Part of NIBIOs involvement in safeguarding pollinators also includes contributing to large-scale projects funded by the government. A National pollination strategy was put forward by the Norwegian government in 2018, aiming at maintaining viable populations of wild bees and other pollinating insects in Norway (National pollination strategy). NIBIO's current role in this project is to contribute knowledge on the topic and facilitate communication among and within organizations working on pollinators.
In the past, NIBIO has also been involved in testing a protocol (FAO protocol) developed by the FAO (Food and Agriculture Organization of the united Nations) to detect and access pollination deficits in crops, under Nordic conditions (NINA rapport).

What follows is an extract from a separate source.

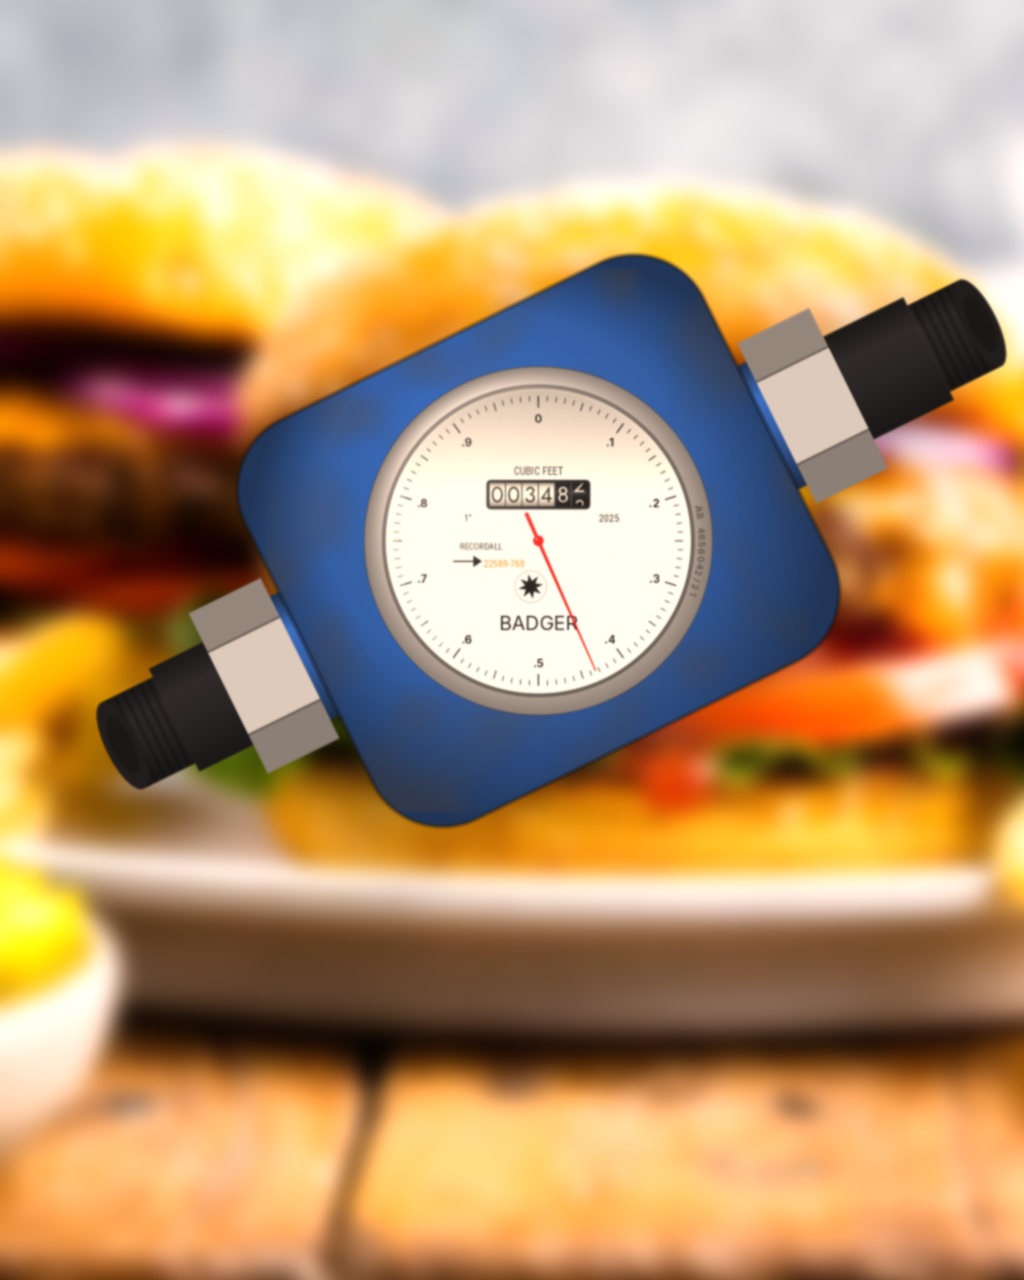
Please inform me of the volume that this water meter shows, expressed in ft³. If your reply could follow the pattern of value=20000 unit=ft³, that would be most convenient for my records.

Currently, NIBIO is also collaborating with the international project “Climate change and its effects on pollination services (CLIPS)”, focusing on apple orchards across continents.
Meadows are an important habitat for pollinators, and so there has been an increasing interest by public agencies and private gardeners and farmers to establish new flower meadows on their properties. As part of a project investigating strategies for increasing biodiversity of flowers and wild bees, researchers at NIBIO are working on creating native seed mixtures for this purpose. The researchers involved in this project are Ellen Johanne Svalheim and Trygve S. Aamlid. Ellen is also coordinating the action plan for meadow management in Norway, led by the Norwegian Environmental Agency.
NIBIO will continue to prioritize research on this topic in an effort to safeguard pollinator populations and their habitats, not only for food production but also for sustaining healthy ecosystems for the future.